このクリニックは、私の小児科医療に対する理想をそのまま実現したものとなっております。
子どもを持つ一人の父親として、そして、医療を提供する小児科医師として、こんなクリニックがあればいいのにという思いが詰まったクリニックです。
診察室が9個ありますが、それにはたくさんの理由があります。
東京のクリニックで働いていた時には、たくさんの患者さんに来ていただいておりました。その時に、待ち時間が長くなるとどうしても待ち合い室で他の病気をもらうことが多くなってしまいます。
せっかく一つの病気が良くなったところで別の病気をもらってしまい、大変な日々が続いてしまうのです。
また、他の病気をもらうことを恐れて受診をためらい、その結果病気の治療が遅くなってしまう事も多々ありました。
そういった状況を改善するには、一つは予約システムを導入する事です。
携帯電話やインターネットを利用して予約することで、患者さんが同じ時間帯に集中する事を防ぐ事ができます。
また、患者さんも時間になれば携帯電話などに自動で連絡が入るため、時間になるまで具合が悪いお子さんを家で休ませてあげることができます。
次に、クリニックに来てからは、9個の診察室にすぐに入る形になります。
それぞれの診察室にテレビ(子ども向けの番組)、絵本、おもちゃなどが準備しており、換気も個別になっております。 そこで診察の順番が来るまで待っていただく事で他の患者さんとの接触を防ぎ、感染を防ぐ事ができます。
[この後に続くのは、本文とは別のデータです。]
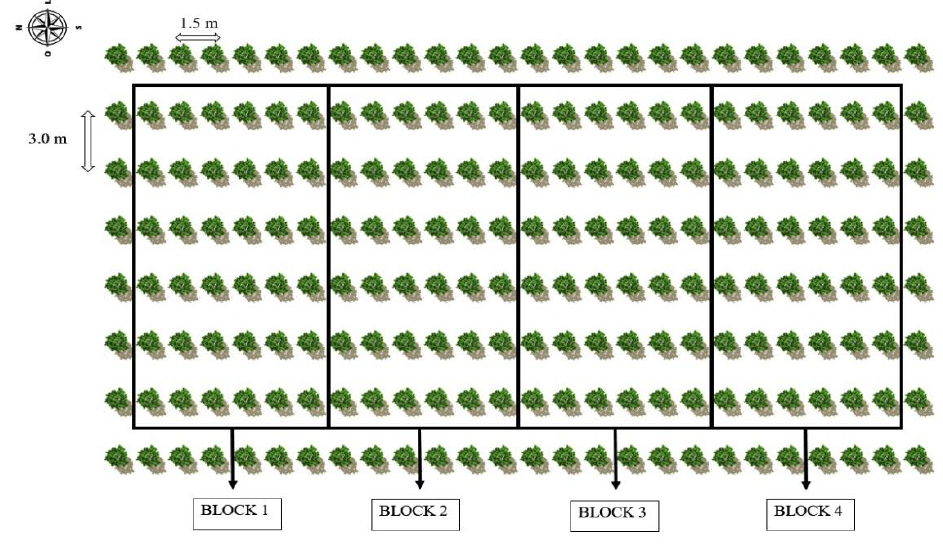
Figure 7. Layout of the experimental area.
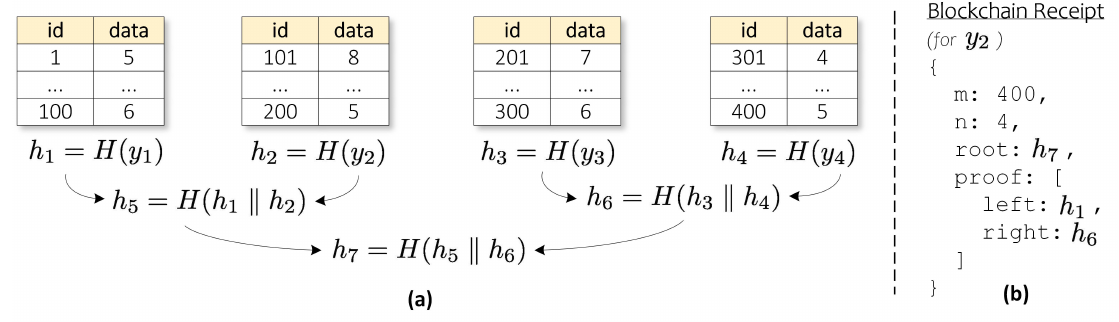
Figure 6. ( a ) A scenario for constructing a Merkle Root, h 7 , from a table containing 400 rows of IoT raw data ( m = 400) split into 4 sub-tables ( n = 4): From this structure, we can build blockchain receipts for each of the sub-tables. ( b ) The receipt for y 2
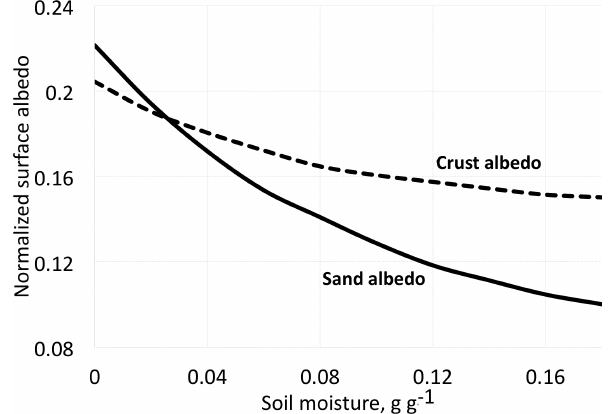
Figure 2. Albedo for desert dune sand with and without biological soil crust organisms (BSC) at different moisture contents. Redrawn and simplified from Zang et al.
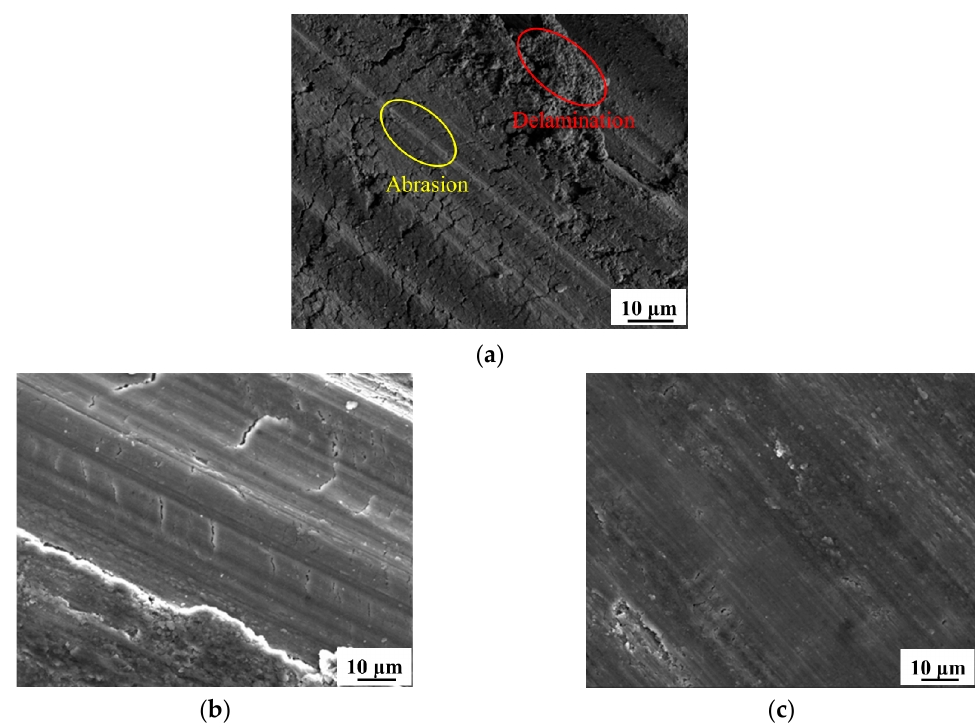
Figure 11. Surface morphology of the composite under the dry friction condition (sliding speed is 10 mm/s; load is 15 N): ( a ) PM, ( b ) PM-4p-ECAP and ( c ) PM-8p-ECAP.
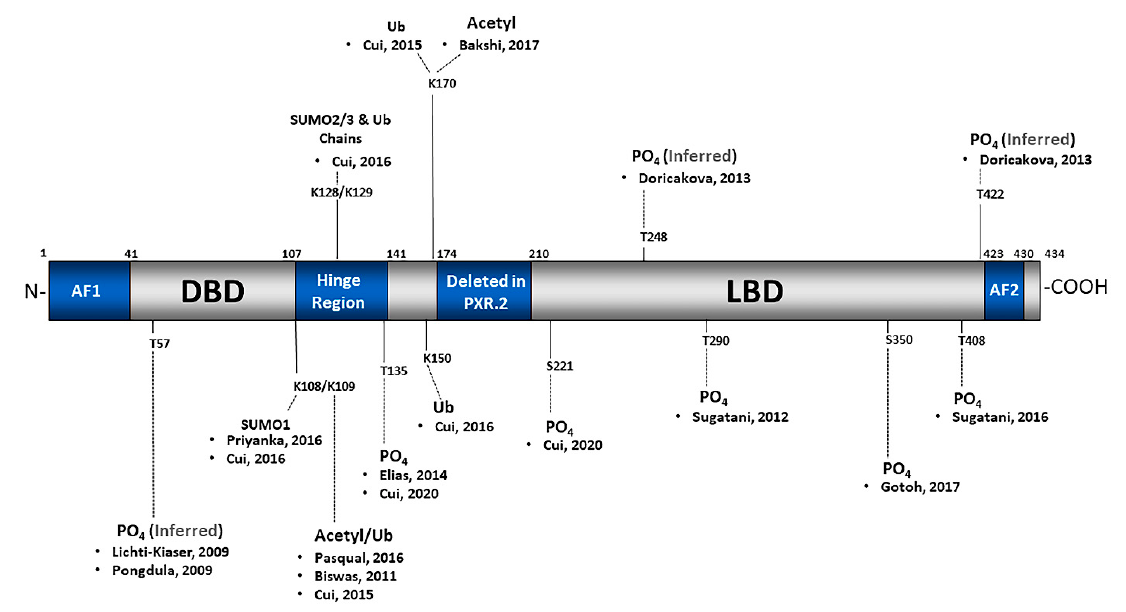
Figure 4. This scheme provides the specific sites and types of PXR PTMs and their associated references.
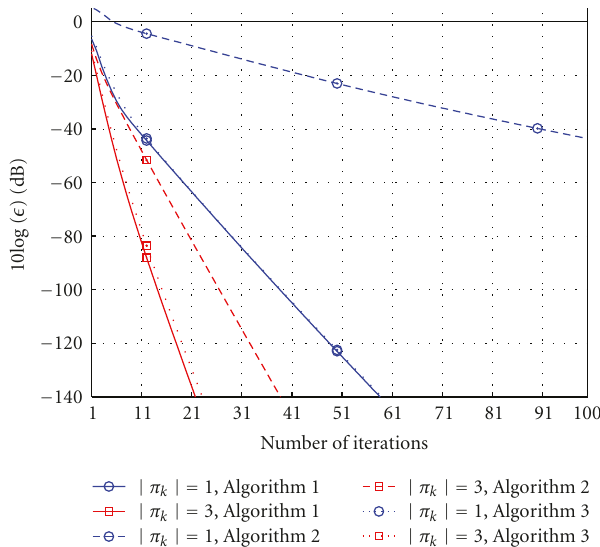
Figure 11: Comparison of convergence speed of di ff erent algo- rithms.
また、診察室で待っていていただき、それぞれの部屋に私がまわって行く事で更に良い点があります。
例えば1日に150人診察するとしましょう。
「お話を聞いて、診察して、病気の説明をする」
それ以外の部分、例えば
「マイクなどで呼んでから診察室に入るまでの時間」
「診察室で洋服を脱ぐ時間:冬等は更に時間がかかりますね」
「診察後に洋服を着る時間」
等の時間が多くかかってしまいます。診察以外の時間に一人1分かかるとすると、合計で150分になります。150分をなくす事ができたら、その時間を待ち時間の短縮、そして、患者さんとのお話の時間にあてることができるのです。
患者さんのお話もたくさん聞く事ができるようになります。
私が電子カルテを持って診察室をまわることで、患者さんは予め診察の準備をしておいて、診察後もゆっくりと洋服を着て帰る準備ができます。
診察室をたくさん作って、そこで待っていただく、それにはたくさんのメリットがあるのです。
Q:クリニックは靴を脱いで上がる形でしょうか?
いいえ、クリニックの中は靴をはいたままの状態です。
靴をはいたままにすることで、子どもが床で遊ぶのは難しくなります。
しかし、クリニックは具合が悪い患者さんを優先に考える物と思っており、そうすると、ベビーカーで寝ているお子さんは、ベビーカーのままで診察室で待っていただけた方が良いと考えております。また、兄弟がベビーカーで寝ている場合も同じです。 具合が悪い子ども、寝ている子どもを抱きかかえて入って待っているのは大変です。
元気で、感染の危険性のないお子さんは、待合室のプレイスペースで靴を脱いで遊ぶ事もできます。
また、診察室のドアなどは全て双子のお子さんのベビーカーもそのまま通れる大きさに設計しております。 双子のお子さんも、ベビーカーでそのまま診察室でお待ちいただく事ができます。
お子さんと、保護者の方が安心して、疲れる事がなくクリニックを受診できるように、それを考えてクリニックを作りました。
Q:先生や看護士は白衣を着ていますか?
いいえ、私は以前のクリニックでも白衣は着ていませんでした。
お子さんが怖がらずに受診できるように、私も、看護士や受付のスタッフもみんな白衣を着ておりません。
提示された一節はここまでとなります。